* [GIVEN RECORDS]
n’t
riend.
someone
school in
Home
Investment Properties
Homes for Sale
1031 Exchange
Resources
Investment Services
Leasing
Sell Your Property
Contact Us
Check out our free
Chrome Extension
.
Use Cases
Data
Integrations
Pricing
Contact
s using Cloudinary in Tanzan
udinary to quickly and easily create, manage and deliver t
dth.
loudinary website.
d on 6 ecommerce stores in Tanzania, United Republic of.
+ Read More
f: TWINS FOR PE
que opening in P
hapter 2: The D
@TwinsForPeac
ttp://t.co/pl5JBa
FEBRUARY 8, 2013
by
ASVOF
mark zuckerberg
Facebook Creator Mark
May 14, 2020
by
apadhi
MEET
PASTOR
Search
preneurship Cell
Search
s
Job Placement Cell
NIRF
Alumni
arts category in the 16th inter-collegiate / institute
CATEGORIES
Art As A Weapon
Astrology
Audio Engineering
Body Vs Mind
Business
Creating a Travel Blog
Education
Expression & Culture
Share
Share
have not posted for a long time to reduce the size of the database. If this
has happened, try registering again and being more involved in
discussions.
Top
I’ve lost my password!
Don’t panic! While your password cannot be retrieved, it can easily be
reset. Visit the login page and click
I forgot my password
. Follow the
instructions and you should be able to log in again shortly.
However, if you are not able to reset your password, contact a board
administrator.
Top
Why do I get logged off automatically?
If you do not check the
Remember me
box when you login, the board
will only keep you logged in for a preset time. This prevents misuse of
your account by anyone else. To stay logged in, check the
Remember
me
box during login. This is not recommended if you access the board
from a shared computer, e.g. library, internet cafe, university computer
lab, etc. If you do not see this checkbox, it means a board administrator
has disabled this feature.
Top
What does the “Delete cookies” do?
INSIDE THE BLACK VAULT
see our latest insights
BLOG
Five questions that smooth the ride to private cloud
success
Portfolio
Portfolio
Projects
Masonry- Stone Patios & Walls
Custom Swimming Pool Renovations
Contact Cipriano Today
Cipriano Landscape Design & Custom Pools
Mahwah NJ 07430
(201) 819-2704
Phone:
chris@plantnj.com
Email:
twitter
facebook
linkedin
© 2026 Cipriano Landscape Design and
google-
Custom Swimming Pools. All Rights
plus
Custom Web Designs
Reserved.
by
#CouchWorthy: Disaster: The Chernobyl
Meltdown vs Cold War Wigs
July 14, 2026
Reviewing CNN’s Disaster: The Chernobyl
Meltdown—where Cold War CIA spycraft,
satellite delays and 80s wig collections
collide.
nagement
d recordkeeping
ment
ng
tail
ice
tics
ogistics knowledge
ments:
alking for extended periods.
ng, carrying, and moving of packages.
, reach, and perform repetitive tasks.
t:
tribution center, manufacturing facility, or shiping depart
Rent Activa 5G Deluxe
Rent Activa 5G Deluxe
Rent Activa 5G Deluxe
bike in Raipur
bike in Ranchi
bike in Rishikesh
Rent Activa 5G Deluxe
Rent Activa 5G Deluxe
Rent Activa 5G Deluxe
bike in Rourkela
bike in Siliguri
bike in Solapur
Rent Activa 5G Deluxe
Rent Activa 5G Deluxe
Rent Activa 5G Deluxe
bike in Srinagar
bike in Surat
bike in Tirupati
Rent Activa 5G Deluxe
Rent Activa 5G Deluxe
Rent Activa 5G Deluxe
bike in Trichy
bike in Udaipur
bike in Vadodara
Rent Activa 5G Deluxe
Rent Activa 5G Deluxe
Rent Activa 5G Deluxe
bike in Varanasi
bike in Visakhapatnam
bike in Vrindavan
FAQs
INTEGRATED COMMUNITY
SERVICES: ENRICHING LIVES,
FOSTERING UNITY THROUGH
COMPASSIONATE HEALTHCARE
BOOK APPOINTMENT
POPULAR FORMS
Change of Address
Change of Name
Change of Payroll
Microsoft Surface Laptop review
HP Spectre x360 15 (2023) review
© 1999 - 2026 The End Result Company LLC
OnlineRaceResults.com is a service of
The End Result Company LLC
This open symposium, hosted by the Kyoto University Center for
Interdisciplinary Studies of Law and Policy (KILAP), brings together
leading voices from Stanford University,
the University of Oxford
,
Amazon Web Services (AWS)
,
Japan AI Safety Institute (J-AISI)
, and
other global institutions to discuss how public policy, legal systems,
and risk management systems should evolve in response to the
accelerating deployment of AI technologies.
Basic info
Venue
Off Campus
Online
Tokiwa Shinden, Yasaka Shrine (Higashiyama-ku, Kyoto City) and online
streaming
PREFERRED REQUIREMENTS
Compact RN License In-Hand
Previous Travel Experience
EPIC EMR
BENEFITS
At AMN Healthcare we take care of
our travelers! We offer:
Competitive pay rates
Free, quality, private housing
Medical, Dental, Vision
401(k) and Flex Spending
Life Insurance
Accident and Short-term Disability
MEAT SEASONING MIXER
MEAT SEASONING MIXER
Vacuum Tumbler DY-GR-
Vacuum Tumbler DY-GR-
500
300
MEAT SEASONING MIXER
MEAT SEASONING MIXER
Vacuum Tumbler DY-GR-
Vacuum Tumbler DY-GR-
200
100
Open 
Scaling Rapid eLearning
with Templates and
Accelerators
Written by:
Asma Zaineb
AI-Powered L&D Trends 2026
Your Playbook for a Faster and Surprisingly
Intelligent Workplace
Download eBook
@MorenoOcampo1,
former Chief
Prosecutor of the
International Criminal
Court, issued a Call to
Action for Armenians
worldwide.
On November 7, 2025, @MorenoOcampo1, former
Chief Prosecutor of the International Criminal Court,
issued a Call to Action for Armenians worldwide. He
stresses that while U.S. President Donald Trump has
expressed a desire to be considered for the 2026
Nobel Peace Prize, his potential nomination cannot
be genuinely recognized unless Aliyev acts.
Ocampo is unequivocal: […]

* [EXERCISE DIRECTIONS] Reproduce the whole listing verbatim.

* [SOLVED PROBLEM]
n’t
riend.
someone
school in
Home
Investment Properties
Homes for Sale
1031 Exchange
Resources
Investment Services
Leasing
Sell Your Property
Contact Us
Check out our free
Chrome Extension
.
Use Cases
Data
Integrations
Pricing
Contact
s using Cloudinary in Tanzan
udinary to quickly and easily create, manage and deliver t
dth.
loudinary website.
d on 6 ecommerce stores in Tanzania, United Republic of.
+ Read More
f: TWINS FOR PE
que opening in P
hapter 2: The D
@TwinsForPeac
ttp://t.co/pl5JBa
FEBRUARY 8, 2013
by
ASVOF
mark zuckerberg
Facebook Creator Mark
May 14, 2020
by
apadhi
MEET
PASTOR
Search
preneurship Cell
Search
s
Job Placement Cell
NIRF
Alumni
arts category in the 16th inter-collegiate / institute
CATEGORIES
Art As A Weapon
Astrology
Audio Engineering
Body Vs Mind
Business
Creating a Travel Blog
Education
Expression & Culture
Share
Share
have not posted for a long time to reduce the size of the database. If this
has happened, try registering again and being more involved in
discussions.
Top
I’ve lost my password!
Don’t panic! While your password cannot be retrieved, it can easily be
reset. Visit the login page and click
I forgot my password
. Follow the
instructions and you should be able to log in again shortly.
However, if you are not able to reset your password, contact a board
administrator.
Top
Why do I get logged off automatically?
If you do not check the
Remember me
box when you login, the board
will only keep you logged in for a preset time. This prevents misuse of
your account by anyone else. To stay logged in, check the
Remember
me
box during login. This is not recommended if you access the board
from a shared computer, e.g. library, internet cafe, university computer
lab, etc. If you do not see this checkbox, it means a board administrator
has disabled this feature.
Top
What does the “Delete cookies” do?
INSIDE THE BLACK VAULT
see our latest insights
BLOG
Five questions that smooth the ride to private cloud
success
Portfolio
Portfolio
Projects
Masonry- Stone Patios & Walls
Custom Swimming Pool Renovations
Contact Cipriano Today
Cipriano Landscape Design & Custom Pools
Mahwah NJ 07430
(201) 819-2704
Phone:
chris@plantnj.com
Email:
twitter
facebook
linkedin
© 2026 Cipriano Landscape Design and
google-
Custom Swimming Pools. All Rights
plus
Custom Web Designs
Reserved.
by
#CouchWorthy: Disaster: The Chernobyl
Meltdown vs Cold War Wigs
July 14, 2026
Reviewing CNN’s Disaster: The Chernobyl
Meltdown—where Cold War CIA spycraft,
satellite delays and 80s wig collections
collide.
nagement
d recordkeeping
ment
ng
tail
ice
tics
ogistics knowledge
ments:
alking for extended periods.
ng, carrying, and moving of packages.
, reach, and perform repetitive tasks.
t:
tribution center, manufacturing facility, or shiping depart
Rent Activa 5G Deluxe
Rent Activa 5G Deluxe
Rent Activa 5G Deluxe
bike in Raipur
bike in Ranchi
bike in Rishikesh
Rent Activa 5G Deluxe
Rent Activa 5G Deluxe
Rent Activa 5G Deluxe
bike in Rourkela
bike in Siliguri
bike in Solapur
Rent Activa 5G Deluxe
Rent Activa 5G Deluxe
Rent Activa 5G Deluxe
bike in Srinagar
bike in Surat
bike in Tirupati
Rent Activa 5G Deluxe
Rent Activa 5G Deluxe
Rent Activa 5G Deluxe
bike in Trichy
bike in Udaipur
bike in Vadodara
Rent Activa 5G Deluxe
Rent Activa 5G Deluxe
Rent Activa 5G Deluxe
bike in Varanasi
bike in Visakhapatnam
bike in Vrindavan
FAQs
INTEGRATED COMMUNITY
SERVICES: ENRICHING LIVES,
FOSTERING UNITY THROUGH
COMPASSIONATE HEALTHCARE
BOOK APPOINTMENT
POPULAR FORMS
Change of Address
Change of Name
Change of Payroll
Microsoft Surface Laptop review
HP Spectre x360 15 (2023) review
© 1999 - 2026 The End Result Company LLC
OnlineRaceResults.com is a service of
The End Result Company LLC
This open symposium, hosted by the Kyoto University Center for
Interdisciplinary Studies of Law and Policy (KILAP), brings together
leading voices from Stanford University,
the University of Oxford
,
Amazon Web Services (AWS)
,
Japan AI Safety Institute (J-AISI)
, and
other global institutions to discuss how public policy, legal systems,
and risk management systems should evolve in response to the
accelerating deployment of AI technologies.
Basic info
Venue
Off Campus
Online
Tokiwa Shinden, Yasaka Shrine (Higashiyama-ku, Kyoto City) and online
streaming
PREFERRED REQUIREMENTS
Compact RN License In-Hand
Previous Travel Experience
EPIC EMR
BENEFITS
At AMN Healthcare we take care of
our travelers! We offer:
Competitive pay rates
Free, quality, private housing
Medical, Dental, Vision
401(k) and Flex Spending
Life Insurance
Accident and Short-term Disability
MEAT SEASONING MIXER
MEAT SEASONING MIXER
Vacuum Tumbler DY-GR-
Vacuum Tumbler DY-GR-
500
300
MEAT SEASONING MIXER
MEAT SEASONING MIXER
Vacuum Tumbler DY-GR-
Vacuum Tumbler DY-GR-
200
100
Open 
Scaling Rapid eLearning
with Templates and
Accelerators
Written by:
Asma Zaineb
AI-Powered L&D Trends 2026
Your Playbook for a Faster and Surprisingly
Intelligent Workplace
Download eBook
@MorenoOcampo1,
former Chief
Prosecutor of the
International Criminal
Court, issued a Call to
Action for Armenians
worldwide.
On November 7, 2025, @MorenoOcampo1, former
Chief Prosecutor of the International Criminal Court,
issued a Call to Action for Armenians worldwide. He
stresses that while U.S. President Donald Trump has
expressed a desire to be considered for the 2026
Nobel Peace Prize, his potential nomination cannot
be genuinely recognized unless Aliyev acts.
Ocampo is unequivocal: […]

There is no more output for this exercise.